Ebbene dalle dichiarazioni testimoniali rese da questi ultimi due testi ­peraltro più attendibili di quelli precedenti in quanto avevano operato collaborando direttamente con la C. e pertanto meglio degli altri possono descrivere il rapporto di lavoro instaurato tra B. e ricorrente - inducono alla conclusione che tra le parti fosse stato instaurato un rapporto di collaborazione autonoma.

Questi hanno innanzi tutto evidenziato che l'attività della C. e quella svolta da essi stessi era caratterizzata da una certa autonomia dei tempi di lavoro: nel senso che, pur lavorando continuativamente tutti i giorni, quella era un'attività sostanzialmente libera come comprovato anche dalla circostanza che non era richiesta una presenza fissa e dal fatto che la stessa ricorrente aveva svolto la sua collaborazione con le due convenute alternandola con periodi svolti lavorando altrove; non dovevano essere certificate le malattie; la ricorrente, ma anche gli altri suoi colleghi, venivano poi compensati in parte con una somma fissa ed in parte a  provvigioni (cfr dichiarazioni in tal senso rese dai testi L. e M.).

D’altro canto si deve osservare che comprovano la variabilità del compenso proprio le fatture prodotte dalla stessa ricorrente.

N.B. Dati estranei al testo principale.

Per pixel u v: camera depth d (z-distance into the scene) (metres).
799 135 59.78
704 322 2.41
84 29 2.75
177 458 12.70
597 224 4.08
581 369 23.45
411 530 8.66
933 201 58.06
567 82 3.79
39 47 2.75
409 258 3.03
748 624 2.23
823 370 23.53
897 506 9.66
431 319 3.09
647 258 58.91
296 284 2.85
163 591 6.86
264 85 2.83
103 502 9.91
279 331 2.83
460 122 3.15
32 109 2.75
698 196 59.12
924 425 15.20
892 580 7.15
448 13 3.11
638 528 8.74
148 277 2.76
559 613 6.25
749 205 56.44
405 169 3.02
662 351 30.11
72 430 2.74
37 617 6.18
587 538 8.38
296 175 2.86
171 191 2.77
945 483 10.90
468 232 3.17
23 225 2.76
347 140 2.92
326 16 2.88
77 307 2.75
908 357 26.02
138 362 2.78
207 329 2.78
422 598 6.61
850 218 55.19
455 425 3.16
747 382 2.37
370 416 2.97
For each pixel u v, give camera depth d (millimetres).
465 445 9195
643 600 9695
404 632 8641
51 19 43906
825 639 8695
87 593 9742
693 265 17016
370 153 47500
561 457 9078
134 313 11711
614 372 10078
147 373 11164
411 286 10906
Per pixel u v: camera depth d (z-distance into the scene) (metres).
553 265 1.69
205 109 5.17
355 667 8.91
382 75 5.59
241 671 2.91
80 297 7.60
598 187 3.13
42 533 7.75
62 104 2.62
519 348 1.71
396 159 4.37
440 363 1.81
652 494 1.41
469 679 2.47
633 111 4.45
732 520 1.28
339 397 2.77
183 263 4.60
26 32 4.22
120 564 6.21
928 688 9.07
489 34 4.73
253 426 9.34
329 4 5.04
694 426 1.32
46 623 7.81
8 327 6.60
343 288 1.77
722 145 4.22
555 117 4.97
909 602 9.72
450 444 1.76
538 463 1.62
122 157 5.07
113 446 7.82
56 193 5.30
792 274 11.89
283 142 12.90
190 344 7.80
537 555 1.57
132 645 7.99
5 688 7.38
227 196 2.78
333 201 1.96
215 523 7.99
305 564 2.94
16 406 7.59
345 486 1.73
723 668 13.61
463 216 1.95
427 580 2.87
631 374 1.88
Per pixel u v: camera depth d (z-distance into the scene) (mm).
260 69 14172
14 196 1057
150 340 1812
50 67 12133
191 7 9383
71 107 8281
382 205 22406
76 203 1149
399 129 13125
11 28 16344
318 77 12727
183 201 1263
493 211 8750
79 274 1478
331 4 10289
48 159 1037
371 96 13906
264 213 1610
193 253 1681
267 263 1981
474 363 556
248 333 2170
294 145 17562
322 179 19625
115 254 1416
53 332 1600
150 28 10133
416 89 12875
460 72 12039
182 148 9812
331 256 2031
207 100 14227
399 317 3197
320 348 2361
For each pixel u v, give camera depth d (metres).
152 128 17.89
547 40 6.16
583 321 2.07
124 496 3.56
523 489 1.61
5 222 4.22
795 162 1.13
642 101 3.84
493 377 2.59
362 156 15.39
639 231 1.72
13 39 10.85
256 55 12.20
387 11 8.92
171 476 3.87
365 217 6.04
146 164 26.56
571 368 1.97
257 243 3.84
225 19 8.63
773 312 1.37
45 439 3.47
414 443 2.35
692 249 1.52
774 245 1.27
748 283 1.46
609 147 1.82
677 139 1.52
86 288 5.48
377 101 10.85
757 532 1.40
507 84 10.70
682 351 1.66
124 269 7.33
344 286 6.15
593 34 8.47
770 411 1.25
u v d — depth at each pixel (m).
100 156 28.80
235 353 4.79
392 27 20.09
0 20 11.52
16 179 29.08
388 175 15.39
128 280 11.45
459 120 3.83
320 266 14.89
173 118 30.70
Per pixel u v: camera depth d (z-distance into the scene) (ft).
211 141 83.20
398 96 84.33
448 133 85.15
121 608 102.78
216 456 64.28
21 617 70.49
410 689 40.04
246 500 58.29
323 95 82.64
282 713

Sicché, in assenza di una prova convincente che attesti la natura subordinata del rapporto, deve essere adeguatamente valorizzata la volontà iniziale delle parti quale è stata consacrata nell’atto costitutivo del rapporto, che lo qualificano quale rapporto di procacciatore di affari.

Le domande devono pertanto essere rigettate.

In quanto soccombente, la ricorrente va condannata a rimborsare ai convenuti le spese di lite che si determinano in complessivi € 2.000,00 (25,00 per spese, 675,00 per diritti, 1.300,00 per onorari).

PQM

Rigetta il ricorso; condanna la ricorrente a rimborsare ai convenuti le spese di lite che liquida in € 2.000,00.